◆ Texte fourni:
#####

Je me remémore parfois nos jeux d’enfants. Vous savez, dans la cour de récréation. Quand, avec quelques copines et quelques copains, on jouait « à la police et aux voleurs ». Il y avait les gentils. Et puis les méchants. Certains faisaient respecter la loi et l’ordre — comme mon voisin. Alors que d’autres finissaient en prison — comme l’autre voisin de mon voisin.
La plupart du temps, cette invisible geôle, elle se trouvait dans un coin du préau. Entre les premières poubelles PET et un vieux cheval à bascule, lequel portait fièrement « fils de pute », écrit au stylo-feutre noir, sur le haut de ses naseaux. Et moi, je m’obstinais : « Je veux jouer à “Un-deux-trois soleil” ! » Car j’étais naturellement le meilleur à ce jeu. Et sans besoin de faire trop d’efforts…
À cette époque, la vision manichéenne qui nous animait, les copains et moi, elle était plutôt chouette. Et facile à comprendre, aussi. Pourtant, plus de vingt ans sont passés et, aujourd’hui, non, non, plus de vision binaire de la vie. Je ne porte plus en moi cette conviction qu’il y a d’un côté le noir et de l’autre le blanc. Dorénavant, à mes yeux, si elle était une couleur, l’espèce humaine serait une sorte de nuage gris. Avec cinquante nuances de Christian, si vous voulez.
🕺🏽 Prisonnier d'un corps — le mien
Enfin bref, revenons à notre truc enfantin de policiers et de prisonniers. Même si, si on en croit mon développement cognitif, ou les outrages du temps, je ne joue plus beaucoup à ce jeu, j’ai, cependant, parfois, toujours l’impression d’être le prisonnier. Celui-là, entre la poubelle écolo' et le cheval à la mère hétaïre. Celui qui, dépendant de son entourage, ne peut fuir quand quelque chose ne va pas.
Une embrouille, un désaccord, un ras-le-bol ou bien juste un besoin de prendre du recul… Somme toute, fuir, de temps en temps, ça fait du bien. Ne serait-ce que pour empêcher nos paroles de dépasser notre pensée, de déchirer quelque chose, un sentiment, qui — jamais de jamais — ne saurait être raccommodé. C’est parfois pratique. Nécessaire. Humain.

#####

◆ Objectif de l'exercice: Relevez dans le texte fourni toutes les situations citées qui peuvent donner envie de fuir de temps en temps.

◆ Liste de données:
#####

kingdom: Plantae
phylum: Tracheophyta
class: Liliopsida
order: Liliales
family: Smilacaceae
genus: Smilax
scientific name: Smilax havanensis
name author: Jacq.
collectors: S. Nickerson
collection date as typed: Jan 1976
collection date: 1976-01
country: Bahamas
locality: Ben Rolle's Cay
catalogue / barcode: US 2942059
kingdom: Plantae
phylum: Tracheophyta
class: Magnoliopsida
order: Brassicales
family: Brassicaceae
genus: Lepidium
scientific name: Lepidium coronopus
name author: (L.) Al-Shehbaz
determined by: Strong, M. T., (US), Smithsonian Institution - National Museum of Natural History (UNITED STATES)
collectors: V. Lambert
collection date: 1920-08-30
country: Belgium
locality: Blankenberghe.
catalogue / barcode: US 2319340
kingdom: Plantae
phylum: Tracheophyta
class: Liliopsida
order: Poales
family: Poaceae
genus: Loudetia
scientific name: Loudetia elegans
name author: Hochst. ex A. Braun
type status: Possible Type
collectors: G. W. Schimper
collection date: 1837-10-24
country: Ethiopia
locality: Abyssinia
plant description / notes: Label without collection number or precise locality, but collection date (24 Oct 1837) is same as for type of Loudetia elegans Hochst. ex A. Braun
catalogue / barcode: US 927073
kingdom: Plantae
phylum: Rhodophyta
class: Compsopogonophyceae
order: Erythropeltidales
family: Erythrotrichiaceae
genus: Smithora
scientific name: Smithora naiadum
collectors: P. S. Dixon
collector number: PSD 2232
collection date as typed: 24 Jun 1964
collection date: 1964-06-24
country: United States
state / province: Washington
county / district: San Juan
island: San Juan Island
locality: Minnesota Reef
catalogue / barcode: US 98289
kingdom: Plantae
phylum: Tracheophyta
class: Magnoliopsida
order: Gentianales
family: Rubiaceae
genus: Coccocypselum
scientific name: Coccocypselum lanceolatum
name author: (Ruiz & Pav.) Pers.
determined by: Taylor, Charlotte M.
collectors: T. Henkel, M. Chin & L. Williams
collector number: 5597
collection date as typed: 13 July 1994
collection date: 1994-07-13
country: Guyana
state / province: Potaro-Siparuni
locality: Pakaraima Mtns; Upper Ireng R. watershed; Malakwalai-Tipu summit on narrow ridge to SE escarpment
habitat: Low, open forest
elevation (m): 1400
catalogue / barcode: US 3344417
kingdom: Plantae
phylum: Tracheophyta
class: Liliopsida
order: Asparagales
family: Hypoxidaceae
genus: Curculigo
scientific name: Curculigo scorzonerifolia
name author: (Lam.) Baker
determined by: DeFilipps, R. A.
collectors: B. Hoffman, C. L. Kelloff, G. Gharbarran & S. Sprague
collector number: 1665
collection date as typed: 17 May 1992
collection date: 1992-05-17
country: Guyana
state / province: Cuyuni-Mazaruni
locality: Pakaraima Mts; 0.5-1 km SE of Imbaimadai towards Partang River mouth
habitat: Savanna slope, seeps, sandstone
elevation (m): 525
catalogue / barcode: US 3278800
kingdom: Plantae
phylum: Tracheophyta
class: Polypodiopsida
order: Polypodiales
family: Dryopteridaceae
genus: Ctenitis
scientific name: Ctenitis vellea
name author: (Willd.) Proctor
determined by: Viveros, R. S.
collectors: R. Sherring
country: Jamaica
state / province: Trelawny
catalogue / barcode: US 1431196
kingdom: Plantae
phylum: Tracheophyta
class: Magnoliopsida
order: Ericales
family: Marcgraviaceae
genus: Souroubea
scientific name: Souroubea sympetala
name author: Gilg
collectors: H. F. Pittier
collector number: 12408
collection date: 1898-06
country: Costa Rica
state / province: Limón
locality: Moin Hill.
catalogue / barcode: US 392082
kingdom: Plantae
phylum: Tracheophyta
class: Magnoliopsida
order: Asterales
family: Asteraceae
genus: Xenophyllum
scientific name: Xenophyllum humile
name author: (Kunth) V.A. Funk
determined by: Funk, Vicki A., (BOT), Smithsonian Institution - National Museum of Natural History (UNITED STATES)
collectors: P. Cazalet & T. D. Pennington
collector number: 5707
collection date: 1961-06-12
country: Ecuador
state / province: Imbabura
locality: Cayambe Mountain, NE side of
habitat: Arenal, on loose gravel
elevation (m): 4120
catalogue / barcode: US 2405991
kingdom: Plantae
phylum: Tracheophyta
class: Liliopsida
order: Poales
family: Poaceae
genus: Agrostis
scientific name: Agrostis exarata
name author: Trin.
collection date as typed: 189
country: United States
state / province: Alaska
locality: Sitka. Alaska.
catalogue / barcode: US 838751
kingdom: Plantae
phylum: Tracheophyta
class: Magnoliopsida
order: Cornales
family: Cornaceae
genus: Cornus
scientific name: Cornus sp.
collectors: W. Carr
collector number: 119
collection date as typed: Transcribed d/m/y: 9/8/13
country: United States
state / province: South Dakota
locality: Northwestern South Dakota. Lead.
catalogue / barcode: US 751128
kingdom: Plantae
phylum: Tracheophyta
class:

#####

◆ Corrigé:
- une embrouille
- un désaccord
- un ras-le-bol
- un besoin de prendre du recul